我抱着看笑话的心态也已经看够了,但我到底要回宫,要和宇文毓继续周旋,这残局只有我来收拾,于是我挣扎着爬了起来,插话进来,“天王就别跟杨公子开这种玩笑了。天王的的确确是要为杨公子做媒,但怎么可能是我呢。新娘子另有其人,杨公子就只管放一百二十个心好了。”
杨坚依旧跪在地上,并不看我。不看我,是他对我的话不认同,甚至在他心里边,更加认定是我有心陷害他于不义。前殿约会风波,此时此刻的赐婚试探,搞不好在他看来,都是我从中作梗,刻意想把他和我绑在同一根绳子上。

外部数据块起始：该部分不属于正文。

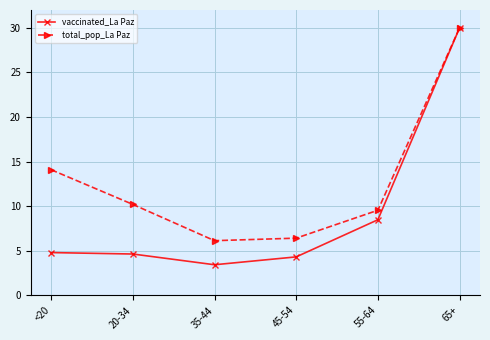

Reading left to right, extract all data points from this chart.

vaccinated_La Paz: 4.8	4.6	3.4	4.3	8.5	30.0
total_pop_La Paz: 14.1	10.2	6.1	6.4	9.5	30.0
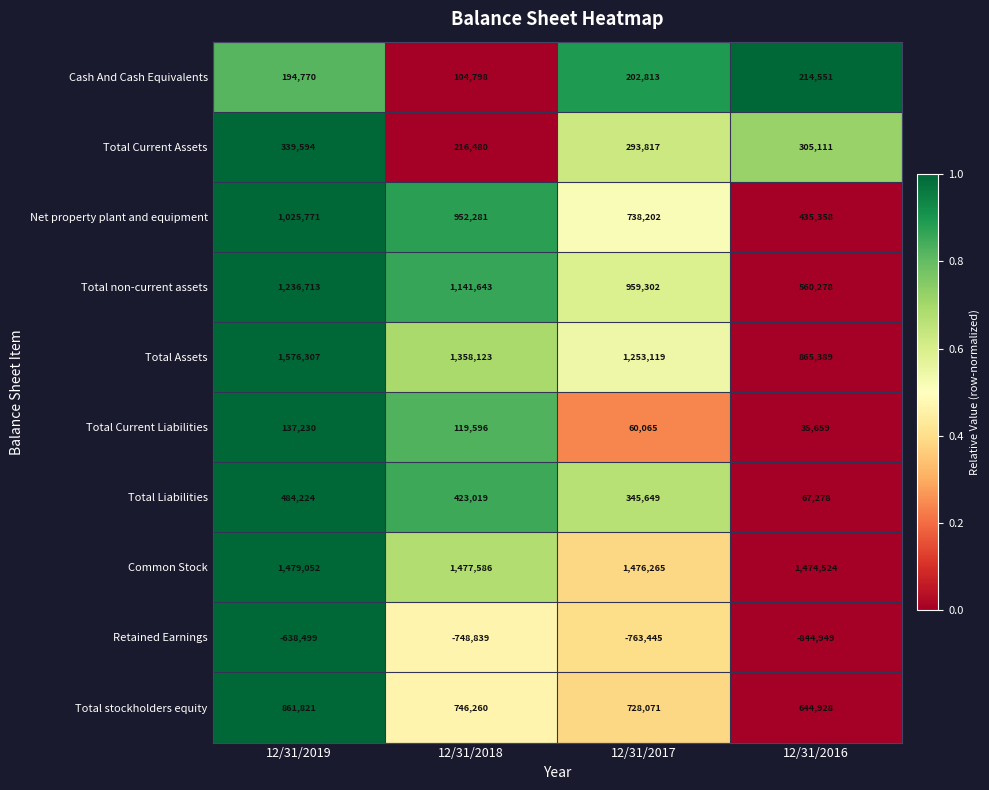

Which series has the widest spread of values?

Total Assets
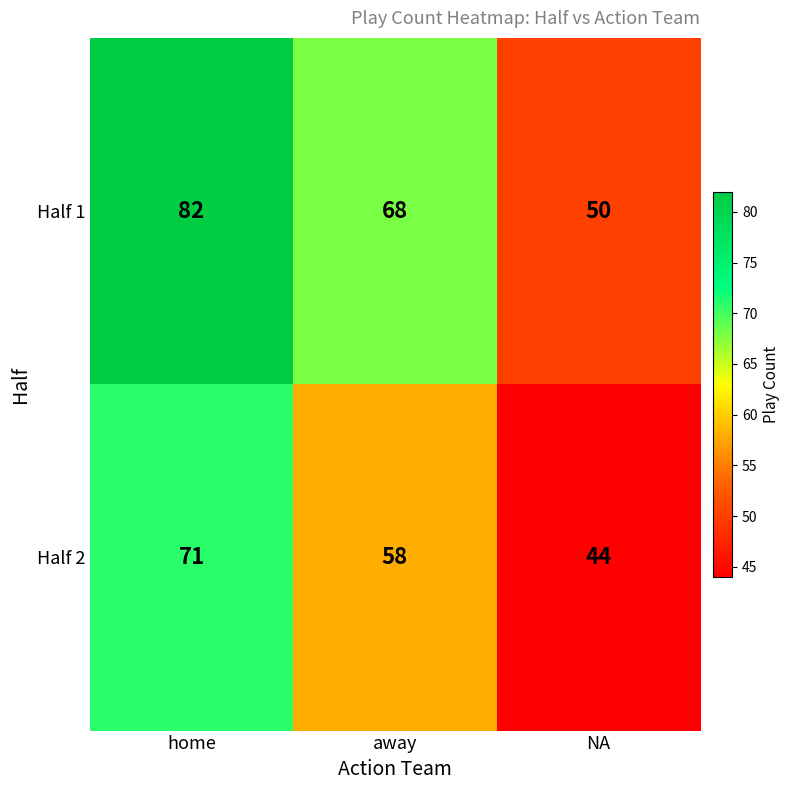

Which series has the widest spread of values?

Half 1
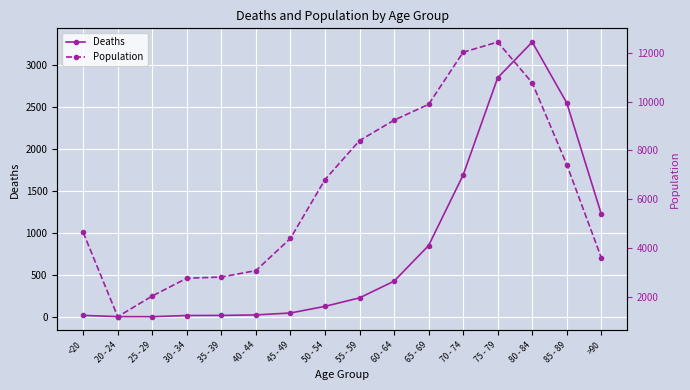

The Deaths series shows 850 at 65 - 69. True or false?

True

他以为我想跟他同归于尽,宁愿自己惹了一身骚也要把他拉下马?我不禁苦笑,杨坚对我的敌意怕是要越来越深了,只是现在也顾不上那么许多,但愿我能在他得势之前就逃离长安城。
“陌陌?你们?”宇文毓欲言又止地看着我,我上前亲昵地牵着他的手,说道:“天王,玩笑开够了,我们是不是也该回宫去了?赐婚的事,天王还是改日再和杨公子说吧。我瞧杨公子可不是一个能随便开玩笑的人,今天是被您给吓着了。”
宇文毓眼见杨坚笔挺且坚定地跪在地上,想要让他把我领走估计是比登天还难,他沉吟了半晌,终于不得不悻悻地把杨坚打发出去,有些不满地看着我,“你们这到底是怎么回事?都说了是最后一次机会了?你们还在这里唱得是哪出戏?”
我心里暗笑,你这唱得又是哪出戏。我因两只脚赤脚着地,寒气逼人,不禁眉头一皱,本来这双脚在逃跑时就被划伤了,加上天寒地冻下的皲裂,实在有些惨不忍睹。我想寻双鞋子,却找不着。
宇文毓不知从哪里变出一双靴子,靴子有些老旧,一看就是男人穿的,他递给我,语气不知怎么也变缓了些,“你们之间是否有什么误会?抑或者,他嫌弃你?”才一说完,就自言自语般地补充道,“朕都没嫌弃你,他倒挑剔起来。”
我差点没被宇文毓这句话给雷翻,他是想说杨坚嫌弃我是他穿过的破鞋么?我强忍着笑意,挤出一副凄婉的神情来,“天王您当真不嫌弃阮陌?”
宇文毓被我这一百八十度的大转弯给吓了一大跳,下意识地向后退了一步,“你在说什么?”
我苦笑道:“是阮陌唐突了。天王不嫌弃阮陌的过往,是因为对阮陌无爱。不过,不论如何,阮陌听了,也很是感动。”
宇文毓嘴唇嗫嚅了两下,想要辩解,但最后只是皱了皱眉头说道:“要不朕找他重新谈一次,你与他的误会不解释,只会越来越大。”
我不禁冷笑,他还真是不死心啊,“天王也瞧见了,在杨公子的心里头,功名前途才是最重要的。天王不必费心了。”
“他若执意为官,只要不在长安,也不是完全不可能……”宇文毓又道。